====== Texto de origem

Alimentavam disputas por minúsculas questões de precedência, chegando
o desembargador Antônio de Macedo Velho a refugiar-se no convento de
São Francisco para fugir à perseguição que o governador Pedro de Vasconcelos
lhe movera por negar-se a chamá-lo de "senhor". As
acusações de corrupção atingiam até mesmo os magistrados da Relação,
que conforme relatório do governador Fernando José de Portugal, não
mereciam "o melhor conceito do público a respeito de limpeza
de mãos". Além das suspeitas de favorecimento ou abuso de
poder, vários deles eram acusados de receptar contrabando e proliferavam
os comentários sobre a sua licenciosidade, incluindo acusações de bigamia
e homossexualidade. O governador - ele mesmo um magistrado e membro
da Casa da Suplicação - fora forçado pelas denúncias a informar à Coroa,
mas procurava minimizar as acusações enfatizando a falta de provas.
Aos brasileiros, reservava-se, apenas,
o âmbito municipal e, mesmo assim, com grandes restrições quanto ao
nível socio-econômico, aos antecedentes e à "limpeza de sangue".

============

*Atividade A*. Liste os nomes das autoridades (desembargador e governadores) citadas no texto sobre a magistratura colonial.
*Atividade B*. Reproduza sem alterações o trecho do texto sobre a magistratura colonial que começa em "Alimentavam disputas por" e termina em "falta de provas.".

====== Entradas exibidas

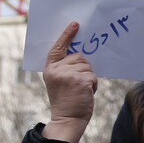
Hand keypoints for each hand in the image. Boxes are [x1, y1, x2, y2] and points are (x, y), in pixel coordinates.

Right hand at [42, 21, 96, 142]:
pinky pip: (93, 76)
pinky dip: (93, 85)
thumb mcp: (59, 81)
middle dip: (83, 68)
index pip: (58, 47)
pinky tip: (86, 93)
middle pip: (79, 57)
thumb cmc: (66, 100)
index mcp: (50, 68)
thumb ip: (65, 67)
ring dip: (89, 78)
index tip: (75, 24)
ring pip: (88, 66)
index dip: (67, 35)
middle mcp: (57, 69)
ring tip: (80, 90)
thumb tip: (80, 54)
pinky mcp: (80, 80)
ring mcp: (68, 74)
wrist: (67, 118)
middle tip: (77, 84)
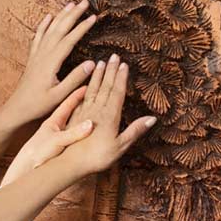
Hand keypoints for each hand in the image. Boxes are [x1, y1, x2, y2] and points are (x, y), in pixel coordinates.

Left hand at [0, 0, 97, 126]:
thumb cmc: (38, 105)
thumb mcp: (60, 95)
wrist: (17, 109)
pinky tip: (48, 17)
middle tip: (85, 2)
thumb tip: (92, 63)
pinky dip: (43, 25)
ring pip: (49, 30)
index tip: (94, 17)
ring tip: (70, 4)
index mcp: (51, 63)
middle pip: (59, 29)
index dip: (82, 27)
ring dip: (60, 16)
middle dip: (73, 15)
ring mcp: (36, 55)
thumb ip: (75, 79)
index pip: (69, 40)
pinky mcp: (32, 58)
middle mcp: (42, 55)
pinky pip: (38, 37)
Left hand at [1, 86, 92, 185]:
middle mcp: (54, 124)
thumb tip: (91, 124)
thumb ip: (74, 133)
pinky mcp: (54, 143)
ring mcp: (53, 133)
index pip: (68, 102)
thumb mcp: (57, 141)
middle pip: (71, 108)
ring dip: (82, 113)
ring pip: (71, 120)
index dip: (79, 93)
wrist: (24, 168)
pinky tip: (84, 128)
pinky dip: (78, 127)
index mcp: (53, 120)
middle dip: (83, 100)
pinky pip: (69, 131)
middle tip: (94, 93)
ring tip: (94, 107)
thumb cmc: (37, 153)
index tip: (90, 85)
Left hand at [60, 55, 156, 175]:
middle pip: (104, 87)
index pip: (116, 92)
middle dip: (110, 71)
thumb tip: (151, 118)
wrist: (68, 163)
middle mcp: (95, 111)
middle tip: (114, 56)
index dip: (120, 78)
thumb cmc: (96, 158)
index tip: (124, 64)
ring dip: (96, 76)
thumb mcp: (119, 147)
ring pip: (90, 90)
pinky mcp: (72, 119)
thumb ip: (134, 131)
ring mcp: (82, 113)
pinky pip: (78, 99)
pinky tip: (84, 84)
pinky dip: (82, 89)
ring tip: (99, 63)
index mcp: (109, 116)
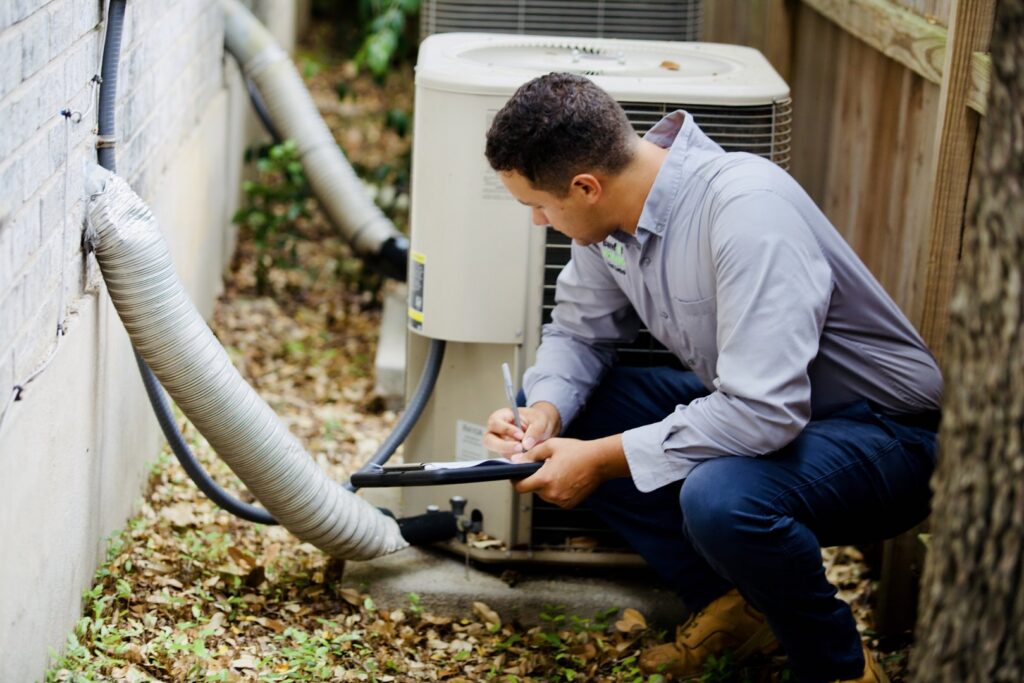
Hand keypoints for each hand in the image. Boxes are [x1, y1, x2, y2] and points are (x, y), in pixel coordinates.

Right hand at [483, 401, 561, 455]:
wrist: (543, 428)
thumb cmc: (537, 419)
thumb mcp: (540, 420)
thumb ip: (535, 430)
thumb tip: (526, 445)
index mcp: (500, 417)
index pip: (495, 423)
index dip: (506, 429)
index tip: (520, 435)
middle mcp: (496, 432)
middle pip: (489, 441)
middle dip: (504, 446)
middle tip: (520, 448)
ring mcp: (500, 444)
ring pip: (499, 452)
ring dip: (514, 453)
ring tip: (529, 450)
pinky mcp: (507, 454)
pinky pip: (509, 459)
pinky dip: (519, 459)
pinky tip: (529, 455)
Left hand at [511, 435, 628, 508]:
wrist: (600, 461)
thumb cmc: (577, 451)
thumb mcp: (551, 446)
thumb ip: (531, 454)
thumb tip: (516, 461)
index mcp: (545, 479)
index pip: (520, 487)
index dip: (515, 481)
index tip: (515, 476)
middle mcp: (552, 494)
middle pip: (533, 490)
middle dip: (535, 479)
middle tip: (544, 467)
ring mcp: (561, 501)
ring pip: (544, 495)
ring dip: (546, 485)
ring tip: (557, 472)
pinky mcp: (569, 504)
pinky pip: (556, 499)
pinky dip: (556, 490)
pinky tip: (565, 479)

============

*Resposta A*.
Antônio de Macedo Velho
Pedro de Vasconcelos
Fernando José de Portugal

*Resposta B*.
Alimentavam disputas por minúsculas questões de precedência, chegando
o desembargador Antônio de Macedo Velho a refugiar-se no convento de
São Francisco para fugir à perseguição que o governador Pedro de Vasconcelos
lhe movera por negar-se a chamá-lo de "senhor". As
acusações de corrupção atingiam até mesmo os magistrados da Relação,
que conforme relatório do governador Fernando José de Portugal, não
mereciam "o melhor conceito do público a respeito de limpeza
de mãos". Além das suspeitas de favorecimento ou abuso de
poder, vários deles eram acusados de receptar contrabando e proliferavam
os comentários sobre a sua licenciosidade, incluindo acusações de bigamia
e homossexualidade. O governador - ele mesmo um magistrado e membro
da Casa da Suplicação - fora forçado pelas denúncias a informar à Coroa,
mas procurava minimizar as acusações enfatizando a falta de provas.